People that purchase “cryptocurrency” on cryptocurrency exchanges keep getting scammed. I’ve written on this topic several times to heighten awareness about how this can be avoided, but I don’t feel that the message is getting across. So this time I’ve put it in plain language. You don’t own cryptocurrency when you purchase “cryptocurrency” on an exchange.
Let me say that again. You have NO cryptocurrency even if your account states that you own $250 in Litecoin. You own no Litecoin while it sits on that exchange. That’s right.
When you buy “cryptocurrency” on a cryptocurrency exchange, you’re engaged in a contract to receive cryptocurrency under the terms of the contract. That’s all. The terms of the contract may be fulfilled or not fulfilled. Until such time as you actually withdraw the cryptocurrency into your own personal wallet over which you have complete control of the private keys, the contract is incomplete, and you don’t have any cryptocurrency. It only becomes cryptocurrency when you control the private keys (to learn more about private keys, click here).
Contracts are as reliable as the people that participate in the agreement. Some companies fulfill their obligations, and some companies don’t fulfill their obligations. This can be due to a whole host of factors — malice, deceit, natural disaster, accident, bankruptcy, and so on. The point is that your acquisition of cryptocurrency requires that you and you alone control the ability to move the currency. If there’s a third party like a cryptocurrency exchange that you have to go through in order to move the currency, you don’t have cryptocurrency. You’re dealing with a contract with a financial institution.

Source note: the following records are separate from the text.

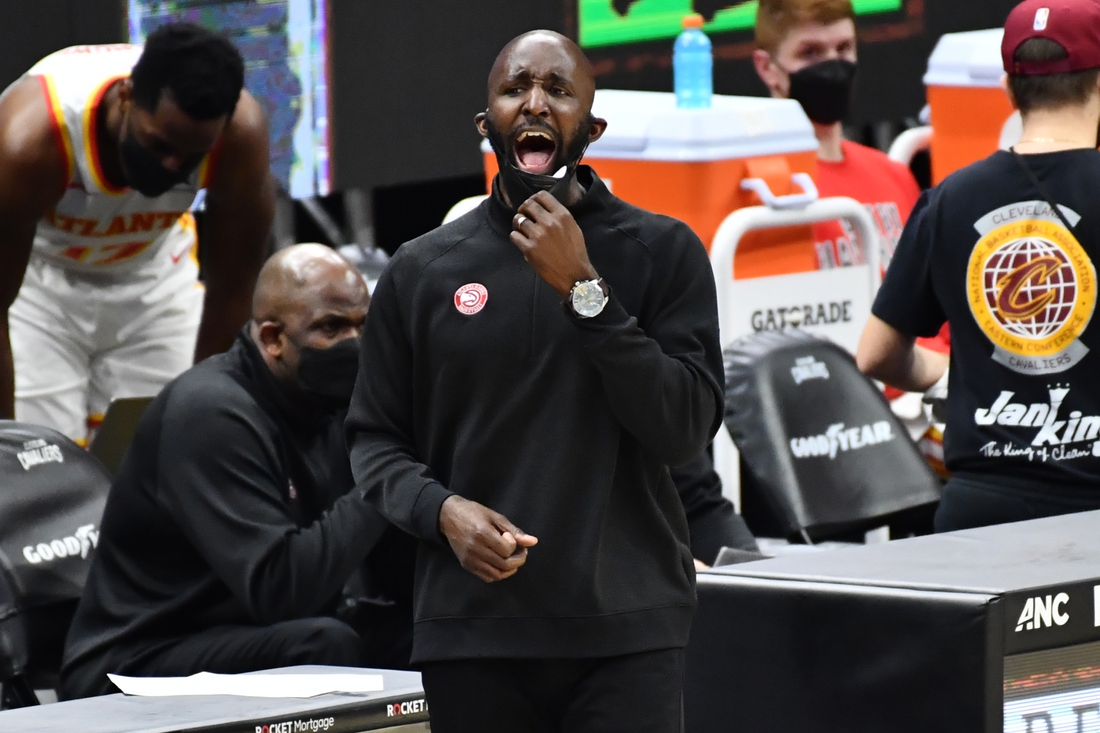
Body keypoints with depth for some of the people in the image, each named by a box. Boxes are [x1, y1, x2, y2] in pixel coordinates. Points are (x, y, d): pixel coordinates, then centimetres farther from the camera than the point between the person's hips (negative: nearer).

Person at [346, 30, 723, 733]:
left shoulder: (663, 252, 2)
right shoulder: (423, 270, 8)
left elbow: (685, 430, -7)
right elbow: (374, 438, 11)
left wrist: (584, 290, -12)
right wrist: (440, 509, -8)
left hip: (626, 628, -2)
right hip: (472, 632, 2)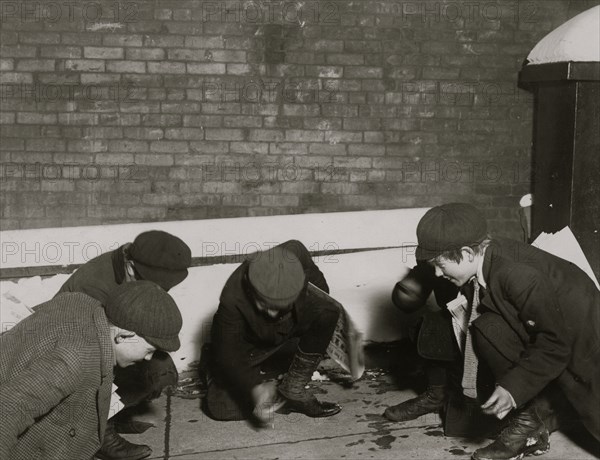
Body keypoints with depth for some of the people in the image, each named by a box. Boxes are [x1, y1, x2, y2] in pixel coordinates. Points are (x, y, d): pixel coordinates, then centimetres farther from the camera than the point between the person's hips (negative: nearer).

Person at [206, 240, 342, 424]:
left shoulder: (296, 253, -30)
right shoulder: (232, 300, -37)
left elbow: (319, 287, -7)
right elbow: (227, 354, -27)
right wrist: (255, 388, -38)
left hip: (292, 331, 3)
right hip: (249, 347, -3)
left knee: (327, 312, -26)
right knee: (220, 408, -18)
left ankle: (293, 390, -14)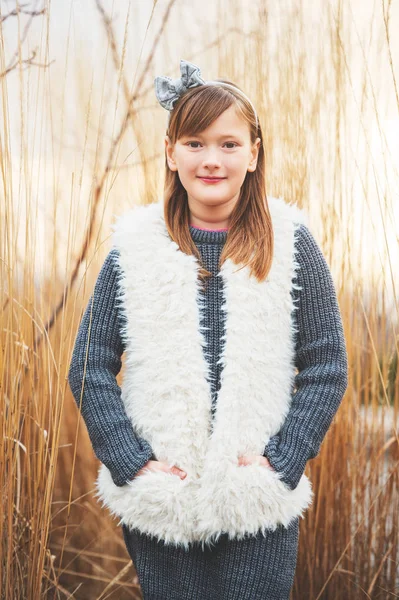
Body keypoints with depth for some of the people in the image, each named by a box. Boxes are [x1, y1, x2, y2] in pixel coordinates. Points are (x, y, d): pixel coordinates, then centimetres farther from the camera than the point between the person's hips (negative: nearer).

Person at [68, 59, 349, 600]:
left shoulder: (291, 246, -3)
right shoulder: (134, 249, -2)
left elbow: (327, 368, -1)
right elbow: (89, 369, 0)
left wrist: (279, 462, -8)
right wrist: (134, 463, -8)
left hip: (262, 508, 0)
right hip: (158, 504, 1)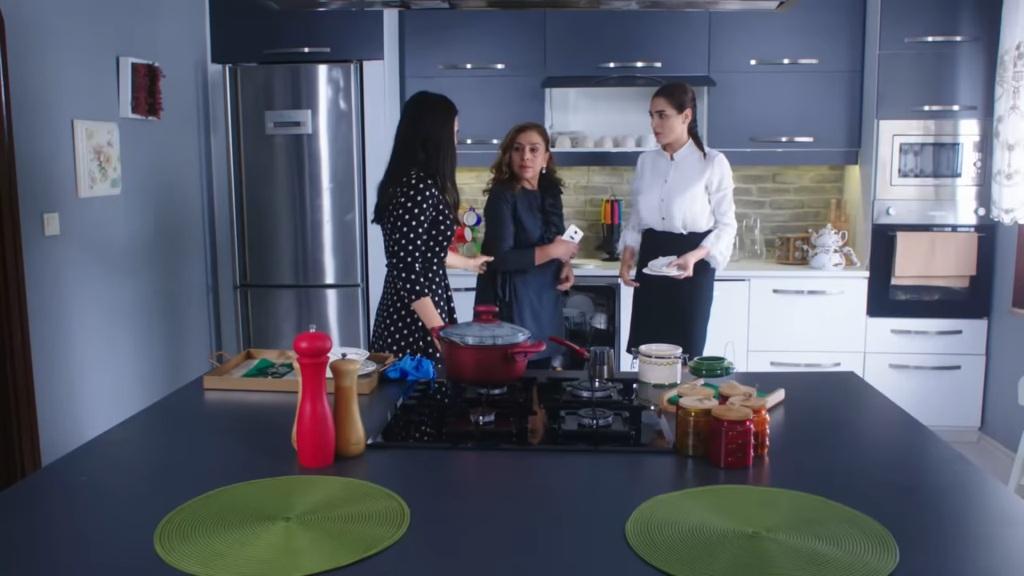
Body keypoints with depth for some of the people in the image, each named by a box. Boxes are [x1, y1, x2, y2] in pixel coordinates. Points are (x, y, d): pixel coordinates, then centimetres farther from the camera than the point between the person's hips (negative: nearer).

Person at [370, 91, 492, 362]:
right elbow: (408, 271, -23)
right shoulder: (419, 187, -20)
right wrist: (441, 332, -19)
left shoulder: (408, 181, 9)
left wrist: (468, 262, 38)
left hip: (403, 318, 10)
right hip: (414, 324, -10)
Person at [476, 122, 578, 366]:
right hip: (512, 305, -7)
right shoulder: (502, 196, -13)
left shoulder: (550, 193, 7)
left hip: (545, 302, 7)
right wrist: (552, 251, -17)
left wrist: (565, 264, -3)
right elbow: (500, 258, -21)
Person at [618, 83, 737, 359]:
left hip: (692, 266, -4)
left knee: (685, 349, 1)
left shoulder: (713, 163, -9)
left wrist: (694, 256, -22)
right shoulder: (646, 161, 6)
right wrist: (627, 255, 0)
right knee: (646, 349, 7)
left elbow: (726, 224, -7)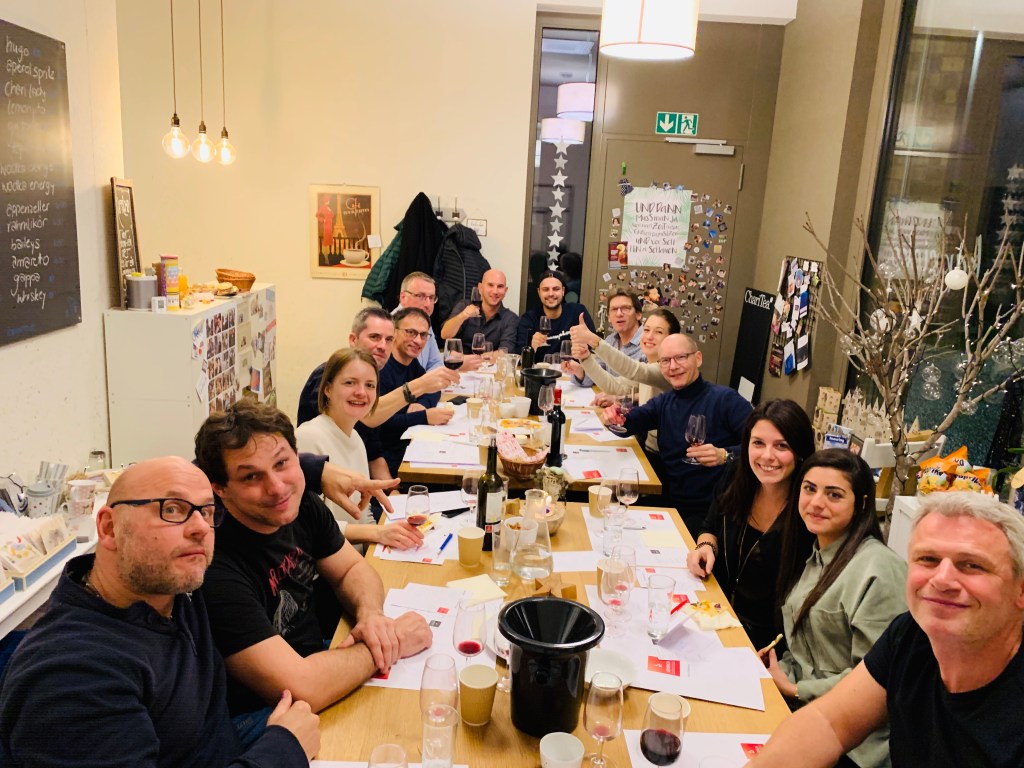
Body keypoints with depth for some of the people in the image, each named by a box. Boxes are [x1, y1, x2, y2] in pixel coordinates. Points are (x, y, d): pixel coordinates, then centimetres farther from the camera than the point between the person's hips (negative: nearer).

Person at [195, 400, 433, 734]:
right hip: (258, 714, -7)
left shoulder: (301, 503, -9)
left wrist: (371, 613, -16)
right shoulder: (216, 568, -31)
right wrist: (391, 645, -21)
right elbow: (301, 689, -34)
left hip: (314, 655, 7)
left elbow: (352, 568, 7)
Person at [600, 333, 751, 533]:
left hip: (709, 510, -6)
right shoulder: (663, 403, 11)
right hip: (669, 504, 6)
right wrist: (613, 417, -12)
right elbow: (625, 425, 11)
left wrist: (724, 455, -35)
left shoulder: (725, 399, -10)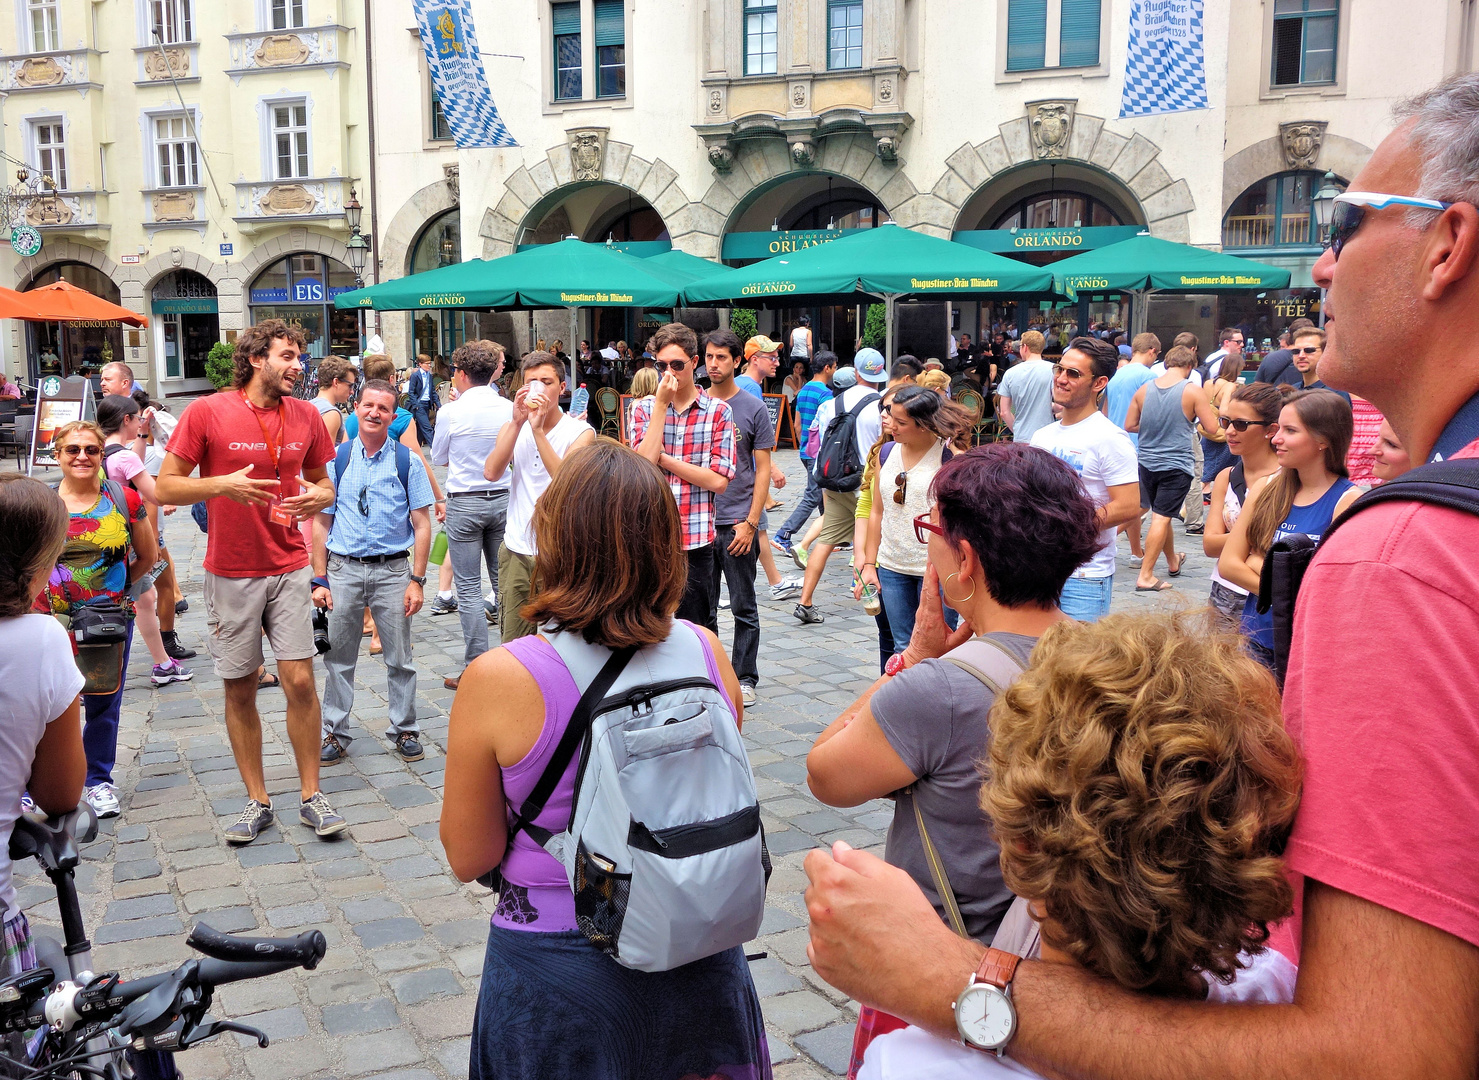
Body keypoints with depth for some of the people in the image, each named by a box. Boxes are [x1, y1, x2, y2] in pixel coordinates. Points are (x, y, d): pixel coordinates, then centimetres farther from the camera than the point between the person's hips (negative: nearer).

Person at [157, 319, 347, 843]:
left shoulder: (306, 416, 4)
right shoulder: (206, 412, -6)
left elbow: (321, 481, 16)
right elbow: (165, 487, -6)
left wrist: (318, 496, -8)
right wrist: (222, 485, -22)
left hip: (289, 569, 2)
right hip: (230, 574, -2)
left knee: (300, 680, -3)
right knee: (239, 688, 6)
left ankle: (311, 796, 11)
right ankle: (257, 800, 20)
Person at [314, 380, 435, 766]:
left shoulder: (406, 461, 1)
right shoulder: (337, 459, 5)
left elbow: (422, 524, 0)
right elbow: (321, 523, 7)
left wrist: (417, 580, -7)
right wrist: (319, 580, 1)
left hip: (392, 570, -1)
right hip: (343, 569, 1)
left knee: (399, 658, 6)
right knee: (338, 658, 8)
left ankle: (405, 731, 21)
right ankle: (335, 734, 22)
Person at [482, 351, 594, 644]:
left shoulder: (580, 432, -2)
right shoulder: (512, 427, 10)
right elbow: (491, 472, -7)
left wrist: (538, 428, -21)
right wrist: (518, 422, -14)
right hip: (516, 551, 4)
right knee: (512, 644, 7)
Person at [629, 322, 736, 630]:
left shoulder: (718, 411, 1)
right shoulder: (644, 408, 7)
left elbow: (719, 480, -7)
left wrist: (665, 459, -8)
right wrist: (661, 404, -10)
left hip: (696, 542, -1)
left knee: (698, 629, 8)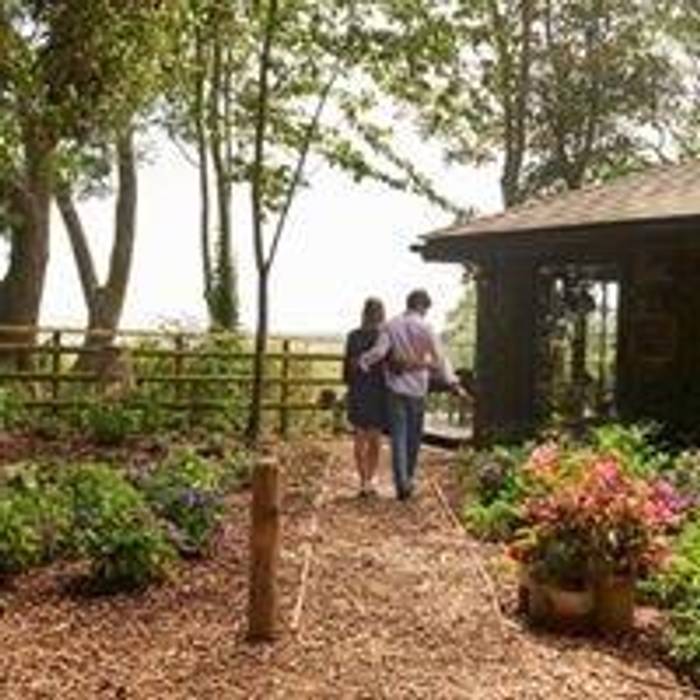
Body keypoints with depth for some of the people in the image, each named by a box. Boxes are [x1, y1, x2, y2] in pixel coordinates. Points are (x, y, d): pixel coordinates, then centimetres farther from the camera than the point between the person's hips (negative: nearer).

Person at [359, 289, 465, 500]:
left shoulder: (390, 326, -2)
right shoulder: (425, 328, -5)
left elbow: (378, 352, -13)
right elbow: (439, 359, -4)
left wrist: (362, 363, 4)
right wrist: (452, 383, 1)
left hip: (396, 388, 0)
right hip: (417, 389, 0)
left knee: (398, 436, 1)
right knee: (414, 437, 14)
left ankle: (401, 482, -8)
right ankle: (409, 479, 24)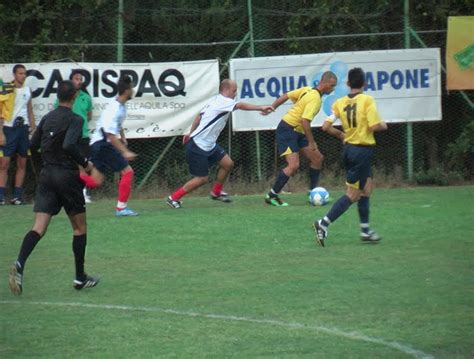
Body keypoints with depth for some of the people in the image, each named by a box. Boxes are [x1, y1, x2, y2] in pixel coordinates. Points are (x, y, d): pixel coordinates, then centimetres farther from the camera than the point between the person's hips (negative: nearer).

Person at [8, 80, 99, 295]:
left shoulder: (47, 118, 9)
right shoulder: (74, 120, -10)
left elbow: (33, 145, 14)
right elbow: (69, 145, -25)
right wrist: (85, 163, -12)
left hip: (46, 174, 5)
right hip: (67, 175, -5)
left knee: (39, 227, -5)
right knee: (79, 227, 12)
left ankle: (19, 264, -30)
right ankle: (80, 278, 15)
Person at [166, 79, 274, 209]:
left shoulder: (215, 100, 11)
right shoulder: (222, 101, -18)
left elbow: (199, 116, 18)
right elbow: (240, 105, -32)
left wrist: (191, 133, 23)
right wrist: (260, 108, -35)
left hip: (209, 145, 10)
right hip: (197, 147, -10)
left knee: (228, 164, 6)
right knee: (202, 179, -5)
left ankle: (216, 192, 23)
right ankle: (174, 198, 7)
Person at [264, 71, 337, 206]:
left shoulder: (308, 90, 7)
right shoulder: (315, 99, -21)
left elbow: (286, 96, 9)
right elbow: (305, 121, -28)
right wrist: (311, 142, -23)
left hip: (297, 132, 10)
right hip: (288, 130, -10)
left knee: (317, 158, 11)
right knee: (294, 165, -19)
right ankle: (271, 196, -12)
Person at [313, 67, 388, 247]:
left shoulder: (340, 103, 1)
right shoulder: (367, 100, -14)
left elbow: (326, 126, -2)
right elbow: (374, 126, -20)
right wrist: (384, 125, 2)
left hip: (349, 147, 7)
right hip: (363, 150, -7)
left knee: (367, 187, 20)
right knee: (353, 194, -1)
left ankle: (365, 230, 24)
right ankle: (323, 224, -11)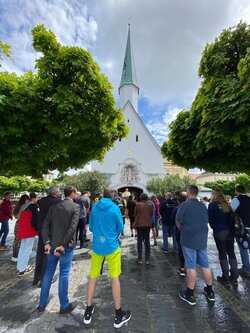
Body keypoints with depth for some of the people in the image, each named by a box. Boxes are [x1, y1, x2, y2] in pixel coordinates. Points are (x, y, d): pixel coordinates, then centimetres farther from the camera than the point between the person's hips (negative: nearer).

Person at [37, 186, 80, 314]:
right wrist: (63, 245, -16)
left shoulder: (54, 206, 3)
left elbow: (45, 225, -1)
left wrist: (47, 242, -3)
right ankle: (64, 306, 28)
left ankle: (42, 303, 37)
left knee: (48, 273, 21)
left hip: (52, 244, 5)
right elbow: (72, 227, -20)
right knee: (64, 274, 11)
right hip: (66, 245, -5)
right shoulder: (76, 206, -12)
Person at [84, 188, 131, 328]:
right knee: (115, 278, 11)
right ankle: (119, 315, 26)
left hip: (97, 247, 3)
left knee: (93, 277, 18)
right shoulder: (115, 208, -13)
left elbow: (91, 227, 6)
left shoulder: (94, 208, -3)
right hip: (112, 247, -3)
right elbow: (120, 228, -4)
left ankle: (88, 312, 33)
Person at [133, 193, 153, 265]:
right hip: (148, 224, 3)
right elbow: (151, 214, 6)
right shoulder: (150, 205, -4)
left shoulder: (138, 204, -12)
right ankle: (147, 259, 18)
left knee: (140, 241, 8)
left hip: (139, 224, -2)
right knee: (147, 241, 12)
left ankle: (140, 259, 14)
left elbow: (135, 214, -3)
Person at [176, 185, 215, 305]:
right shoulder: (203, 205, 3)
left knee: (191, 266, 5)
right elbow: (206, 221, 9)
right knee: (205, 265, 18)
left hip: (189, 240, -5)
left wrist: (183, 230, 9)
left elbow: (178, 222, -11)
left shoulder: (184, 205, -15)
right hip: (202, 239, 6)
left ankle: (190, 295, 19)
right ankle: (210, 292, 34)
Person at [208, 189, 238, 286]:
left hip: (219, 231, -5)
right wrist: (230, 227, 18)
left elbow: (210, 219, -7)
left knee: (222, 254, 6)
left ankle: (225, 279, 15)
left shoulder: (212, 205, -8)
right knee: (231, 253, 14)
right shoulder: (227, 204, 7)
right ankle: (234, 278, 23)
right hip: (229, 231, 5)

Some people want a third party to “store” their “cryptocurrency” because they don’t feel capable of handling the risks involved in storing their private keys. They want someone to sue if things go sideways. But the nature of the cryptocurrency world is such that you may not be able to find that certain someone responsible for the loss of your “cryptocurrency” in a typical scam situation. For that reason, understand that it’s a risk to keep your “cryptocurrency” on an exchange because it’s really just a contract to receive cryptocurrency that may or may not be fulfilled.
I only have a little bit of petty cash in cryptocurrency, just enough to test out the wallets and the different blockchain ledgers. I’m willing to lose my $10 if something goes awry. But if you’re a serious investor, do your homework. If you’re dealing with an exchange, and you want to keep your “cryptocurrency” there, then find out if they’re insured, look at the reputation of the principals of the institution, check into the solvency of the company, and explore their future business plans. Be aware that these cryptocurrency exchanges can and do go under. Any jackass with a computer and an Internet connection can call themselves a cryptocurrency exchange. It pays to do some research and hedge your risk.